I’m one of those frustrated painters who took up a camera because I’m totally incapable of using a brush or pen to convey my vision. Sometimes I think that if I had spent as much time trying to learn how to use those tools as I have spent trying to learn the camera, perhaps that would not be so. Nonetheless, I find myself frequently trying to use my photographic images in ways that are different from the image that is straight out of the camera.
For instance, I have really enjoyed using encaustic techniques with one of my images as a background to convey a dreamy, surreal look.
And I frequently montage images together to get a different look,
Or I substitute skies into my image,
Or I combine painting and brush strokes.
But what I do, more than any other technique, is combine photographic elements with textures. I have huge numbers of textures—abstracts and blurs that I have made myself, environmental texture elements I have photographed, skies, old barns—you name it, I have a collection of it! In fact, I believe I have more images of textures than I do of anything else.
So, when I start working on one of my photographic images creatively, I find myself searching my Lightroom catalogue for all the texture images I have collected, choosing the ones that I think I might want to use with my photographic image, and open them up in Photoshop to start the imagination process. It’s a bit of a clunky process because I have to go back and forth between Photoshop and Lightroom multiple times, trying and discarding multiple images while searching for the look that I want. With each texture image I think I might use, I have to export from Lightroom to Photoshop, copy and paste the texture image into my image layer panel, convert it to a smart object, and then start blending it with my photograph. If I don’t like the effect, then I have to start all over with a new texture image.
So, at the risk of sounding as hyperbolic as Trump, I will say that the newest version of Lightroom CC which was offered in March of this year is one of the greatest updates I have ever seen in Lightroom since Abraham Lincoln. In fact, in all modesty, I will say that some people say, “Sir, it’s as great as Abraham Lincoln!”

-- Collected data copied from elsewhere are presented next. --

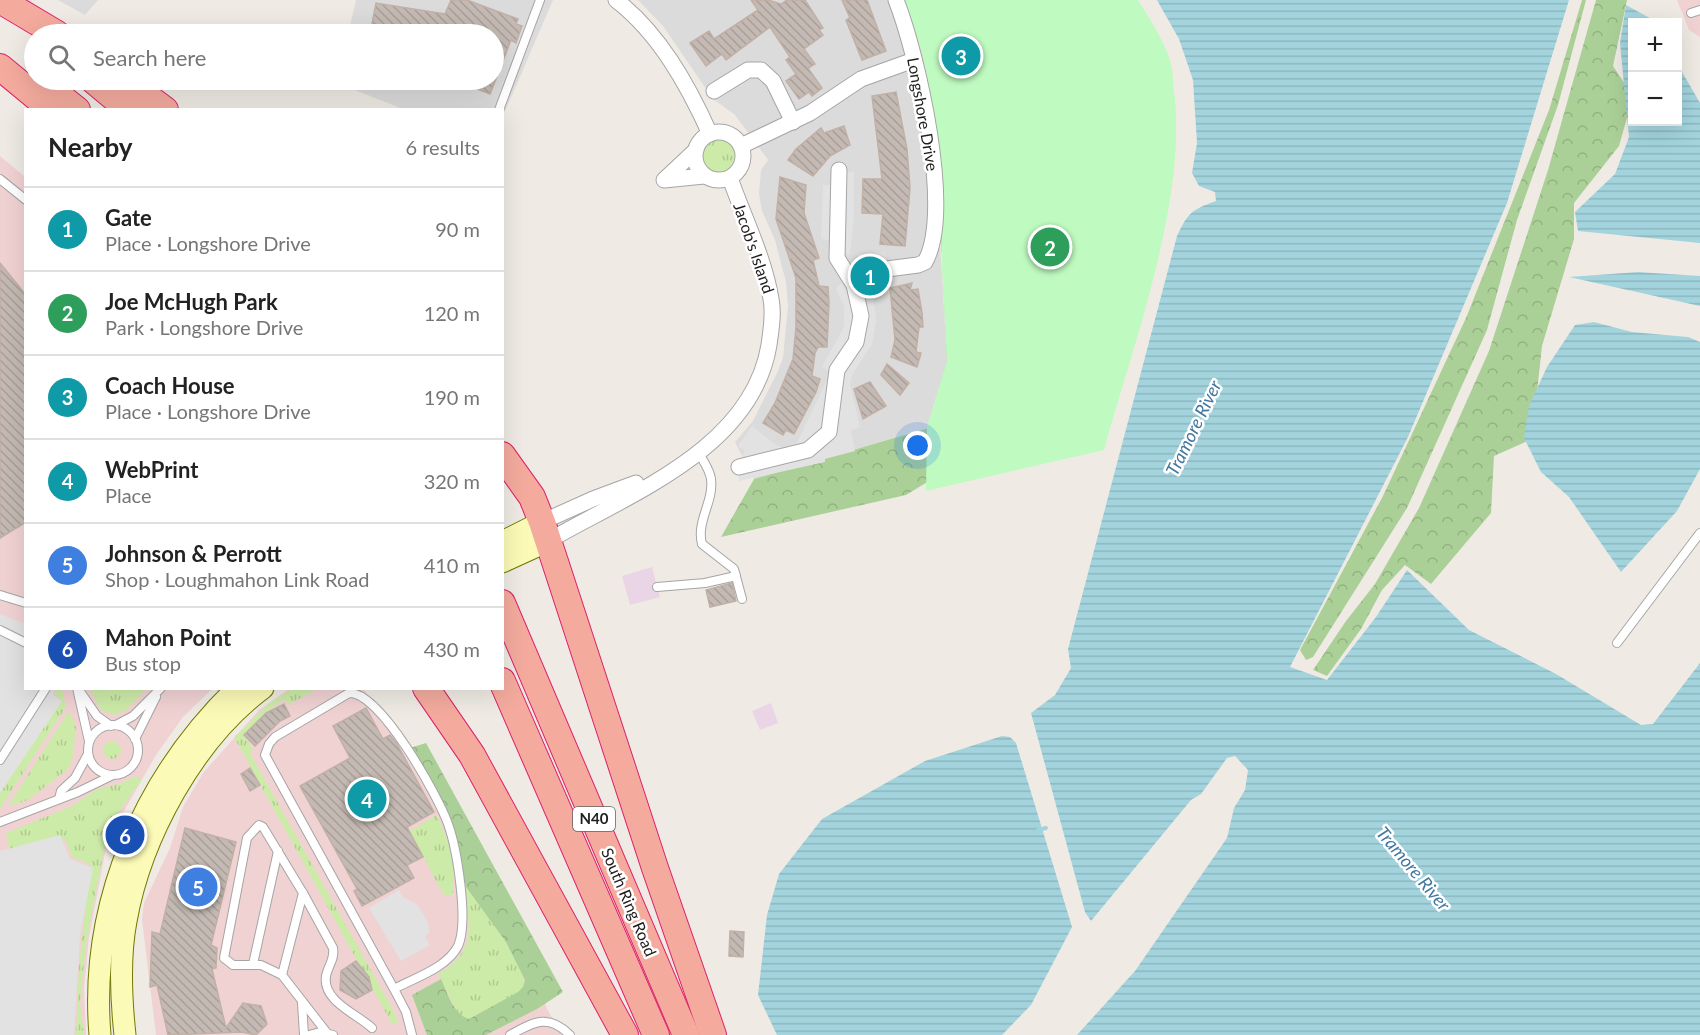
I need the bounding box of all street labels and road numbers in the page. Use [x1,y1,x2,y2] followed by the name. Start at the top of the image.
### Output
[904,56,943,172] street label: Longshore Drive
[730,200,779,296] street label: Jacob's Island
[573,807,615,831] road number: N40
[598,845,661,959] street label: South Ring Road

What am I referring to? The ability to upload vast quantities of your own assets into the Photoshop libraries panel. These assets include character styles, colors, layer styles, smart objects, and jpg image files. The libraries panel has been available in Photoshop since 2014 and I have used it, sporadically, for 3D objects that I have created. I don’t know if Photoshop made jpg file types available to upload in creative cloud libraries with the March update or if I just became aware of it at that time. But the ability to upload jpg files means that I now have access to all my textures, skies, photographic objects, to all my adobe creative cloud products on both my desktop and my laptop computer, and to all my portable devices running Adobe mobile apps. It’s a game changer!
Adobe creative suite subscribers are given 100 gb of storage space in the cloud which is lots of storage space to hold huge numbers of texture files in your creative cloud libraries. Once you have uploaded these files and you are processing an image file in Photoshop, all you have to do is open the library panel and you will see thumbnails of all your texture files. Select one and drag it into the image window – Photoshop will bring over a copy of the file, convert it to a smart object, and you can begin your editing process. If you don’t like that texture file? Delete it and choose another one from the open Library panel in Photoshop. It’s as easy as drag and drop and untethers the creative process from the mechanics of your tools.
It’s very easy to import your jpg files into the library panel. Open it, create a folder (click the folder icon at the bottom of the panel), select the jpg files you wish to import into the library, copy them, then paste them into the folder you just created. And voila! now the files are stored in your personal creative cloud space and available to all your Adobe products.